Lemma 3 is proved by induction on $n$. Define a measure of disorder as the difference between the largest stack and the number of stacks in the triangular configuration. Each iteration either increases the smallest stack that is below its target value or decreases the largest stack above its target value. Because the total number of volumes is fixed and each step moves volumes from taller stacks to shorter ones, the process must reach a configuration where each stack matches $(k, k-1, \dots, 1)$. Since the number of partitions of $n$ is finite, and the configuration $(k, k-1, \dots, 1)$ is invariant, eventually this configuration is reached.
Lemma 4 checks explicitly small cases. For $n=3$, the triangular number $3=1+2$, the stable configuration is $(2,1)$. For $n=6$, $6=1+2+3$, the stable configuration is $(3,2,1)$. For $n=10$, $10=1+2+3+4$, the stable configuration is $(4,3,2,1)$. Simulations confirm that any starting arrangement reaches these configurations after several steps.
Lemma 5 observes that for non-triangular $n$, the system cannot reach a strictly decreasing sequence from $k$ to $1$. Therefore, iterations eventually form a cycle among a finite number of partitions of $n$, so the process is ultimately periodic.
Applying the lemmas, the record after a month for $n=3$ shows $(2,1)$, for $n=6$ shows $(3,2,1)$, and for $n=10$ shows $(4,3,2,1)$. For any triangular number $n=\frac{k(k+1)}{2}$, the configuration $(k, k-1, \dots, 1)$ appears every day after some finite number of steps. For other $n$, the daily record eventually enters a periodic cycle of configurations. This completes the solution. ∎
Verification of Key Steps
Lemma 2 is delicate. Consider $(k, k-1, \dots, 1)$. After removing one volume per stack, stacks become $(k-1, k-2, \dots, 0)$; the removed volumes total $k$ and form the new stack. Reordering produces $(k, k-1, \dots, 1)$ exactly. Simulating $k=4$, the stacks $(4,3,2,1)$ remove one from each to get $(3,2,1,0)$ and a new stack of $4$, reorder to $(4,3,2,1)$, confirming invariance.

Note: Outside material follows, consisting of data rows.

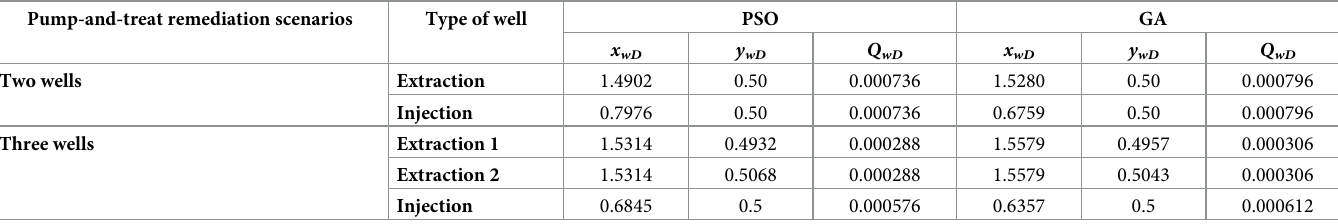
Table 3. Extraction/injection rates and well positions in two remediation scenarios. Pump-and-treat remediation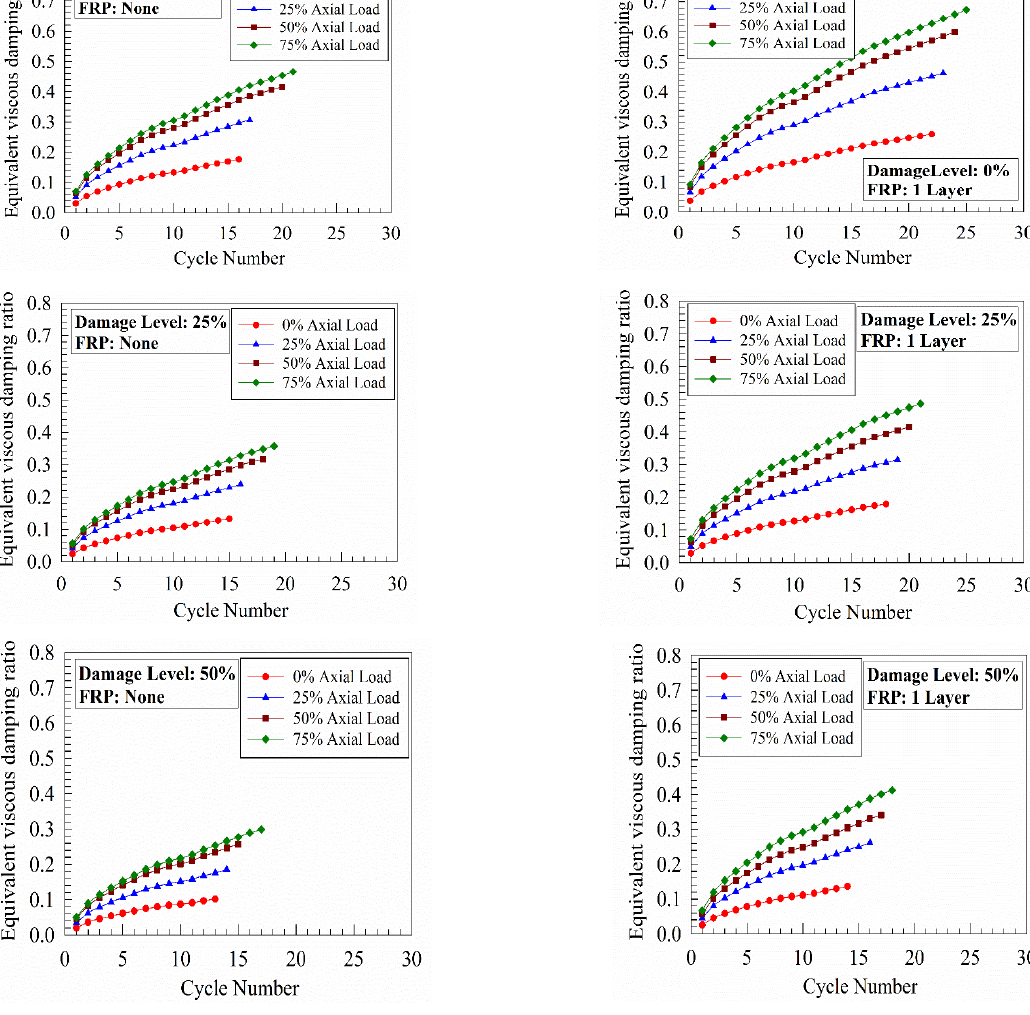
Figure 16. The equivalent damping ratio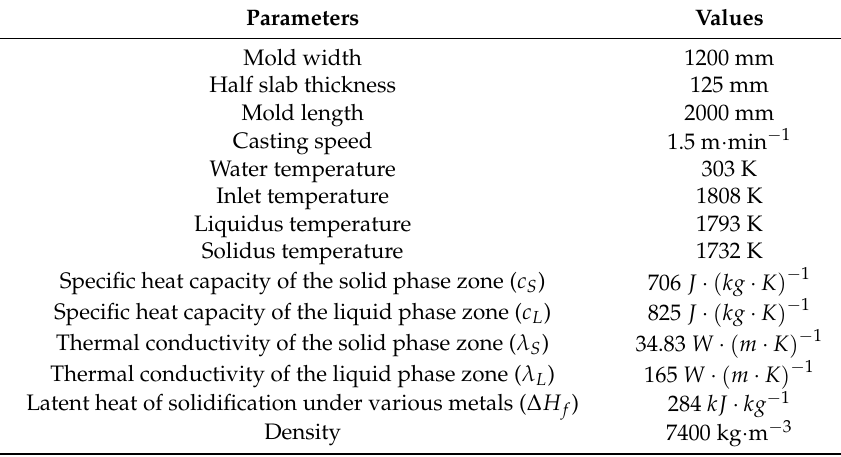
Table 3. Simulation constants for solidification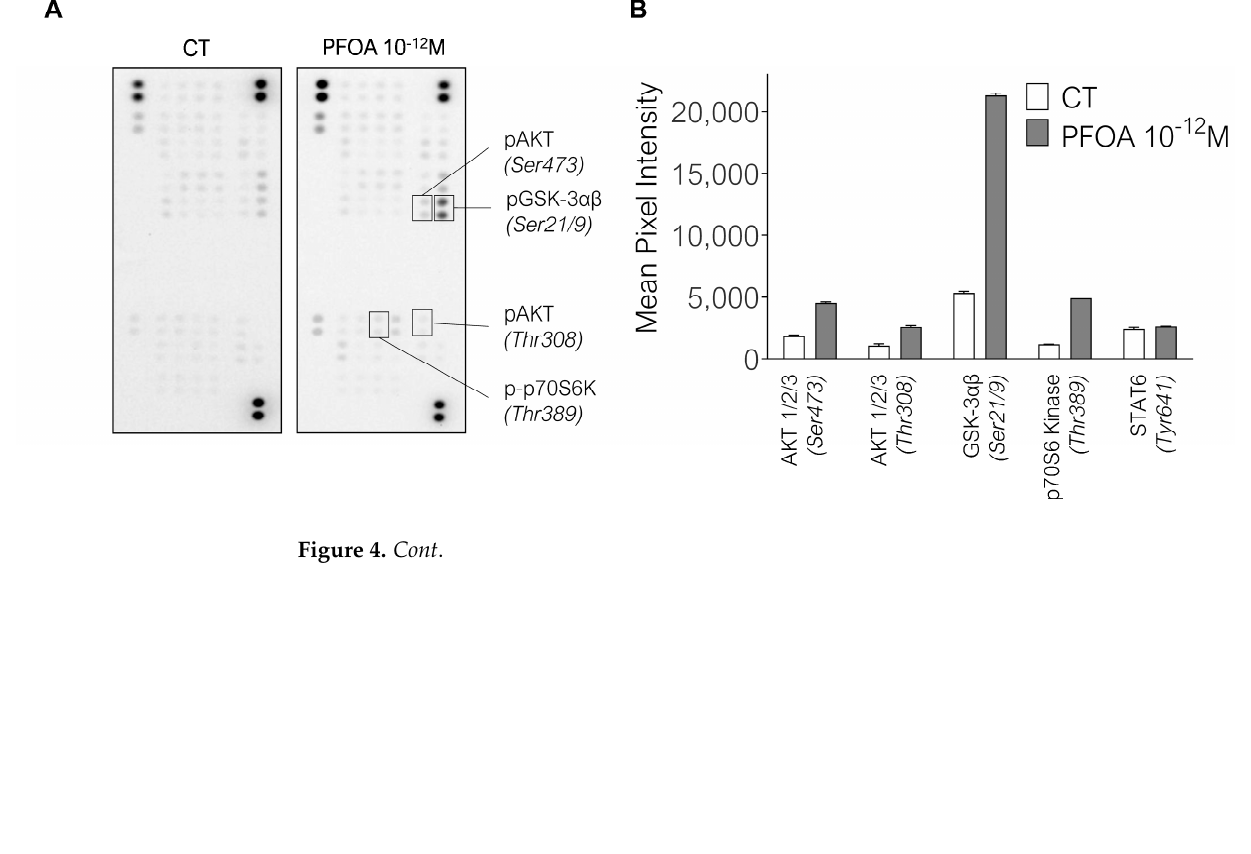
Figure 4. PFOA increases the phosphorylation of Akt and p70S6 kinase in MCF7 cells. ( A , B ) Image and quantification of Human Phospho-Kinase Array. Relative levels of protein phosphorylation of a range of 43 kinase phosphorylation sites of MCF7 cells after 48 h of treatment with PFOA (10 − 12 M) in comparison with cells exposed with EtOH (CT). ( C ) Western blot of phospho-AKT (Thr308 and Ser473), AKT total, phopsho-GSK3 αβ (Ser21/9), GSK3 αβ total, HSP90, phospho-p70S6Kinase (Thr389), p70S6Kinase total and actin of MCF7 cells protein extract after 48 h of treatment with PFOA (10 − 12 M) compared to cells treated with EtOH (CT). ( D ) Quantification of protein level of three independent western blot experiments. T test. * p < 0.05. To determine whether the pro-proliferative effect of PFOA was dependent on Akt or p70S6K phosphorylation, we treated MCF7 cells with rapamycin or LY294002, which are potent inhibitors of mTORC1 (an upstream kinase p70S6 kinase), and PI3K, respectively. Rapamycin decreased by 50% the phosphorylation of p70S6K (Figure 5A,C) and abolished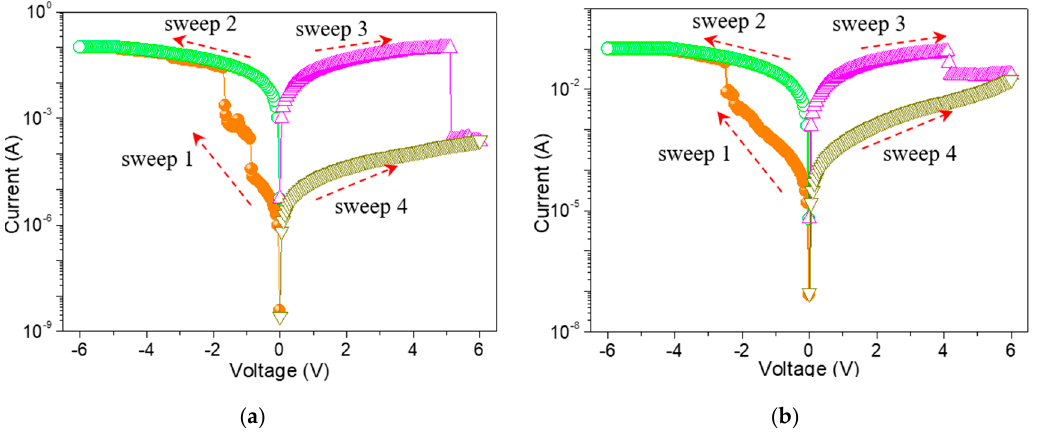
Figure 6. Memristic switching characteristics for ( a ) ITO/GO:0.5 wt%GQDs/Ni and ( b ) ITO/GO/Ni.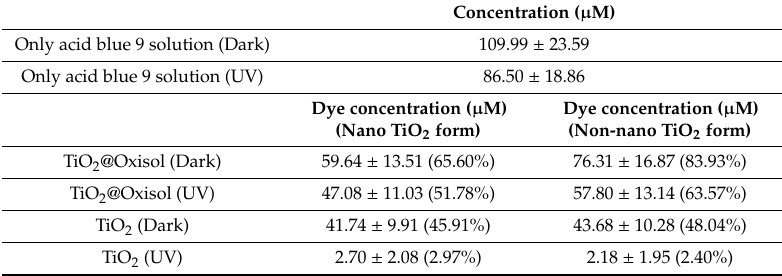
Table 8. Photocatalytic activity of untreated and functionalized TiO 2 . The values are reported as dye concentration: µ M and expressed as a percentage (value in brackets) after treatment.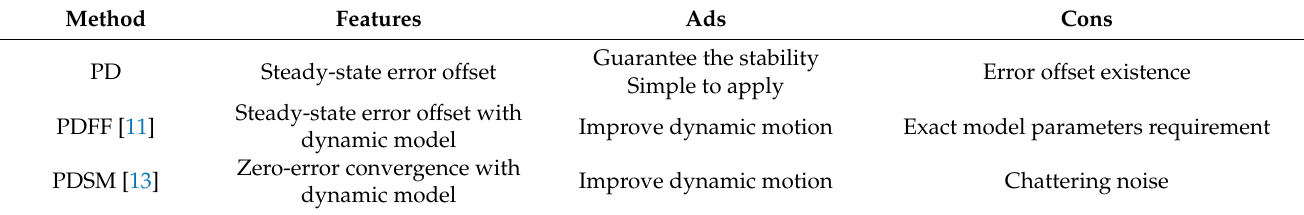
Table 12. The property comparison among the controllers and PDAFS.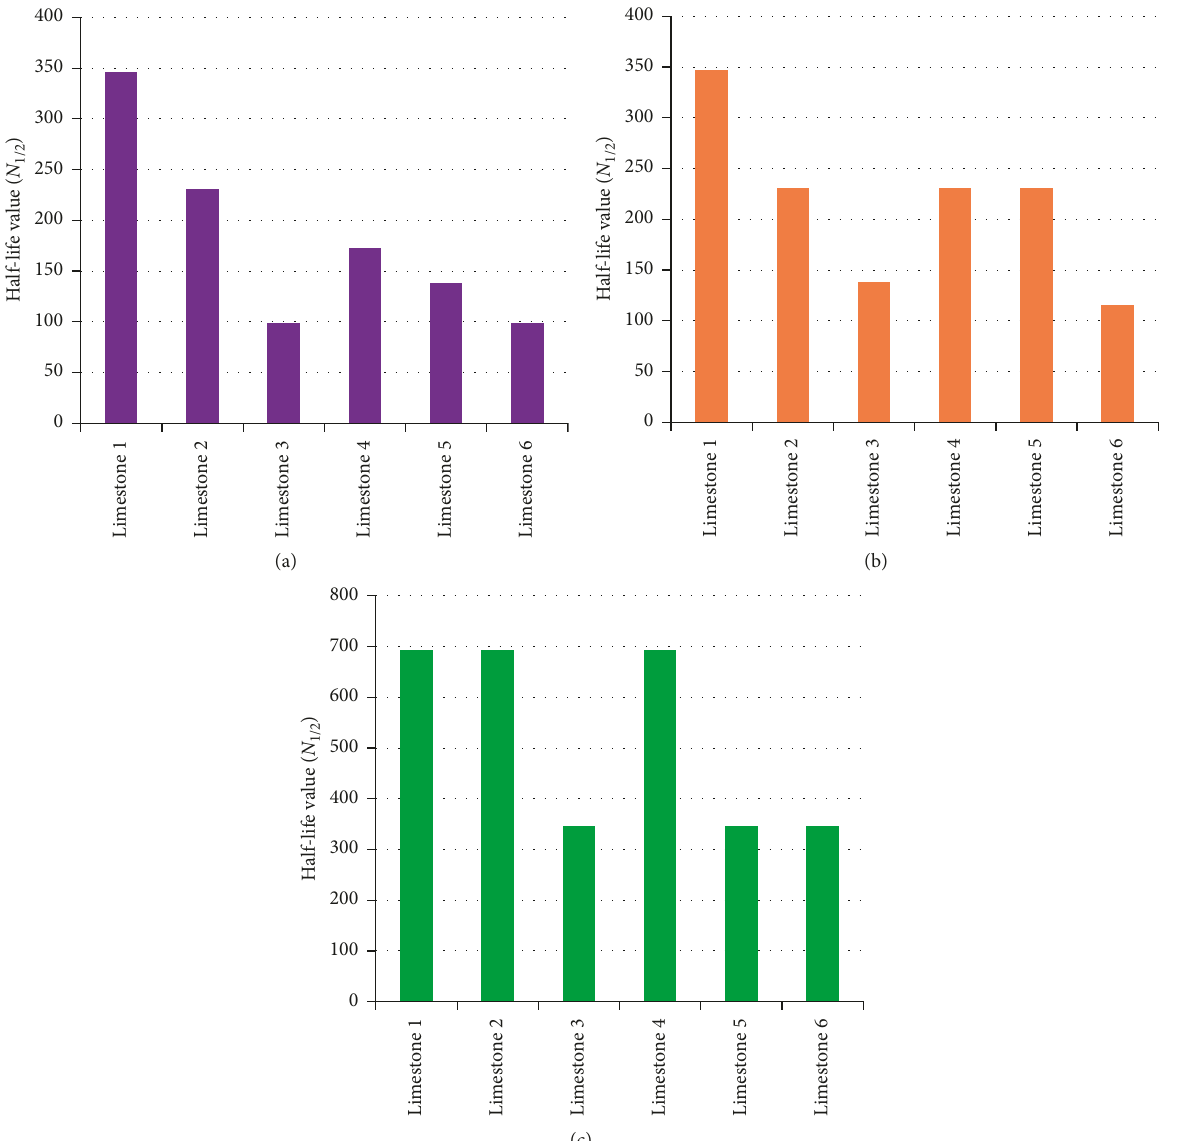
Figure 6: The half-life values ( N 1/2 ) of samples: (a) unconfined compressive strength; (b) point load strength; (c) Schmidt hammer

Lemma 3 is delicate. Consider an initial stack $(5,1)$ for $n=6$ (non-triangular for $k=3$). Removing one from each gives $(4,0)$ and new stack $2$, reorder $(4,2)$. Next day, $(3,1)$ and new stack $2$, reorder $(3,2,1)$. Repeating, configuration $(3,2,1)$ is reached in two steps, confirming convergence.
Alternative Approaches
An alternative approach encodes the stack sizes as a vector and models the transformation as a discrete dynamical system in the lattice of integer partitions of $n$. The invariance of the sum ensures boundedness, and the monotone rearrangement implies eventual stabilization or periodicity. This method is preferable for rigorous proofs of convergence because it formalizes the notion of monotonicity and avoids case-by-case simulations, though it is more abstract and less intuitive for small $n$.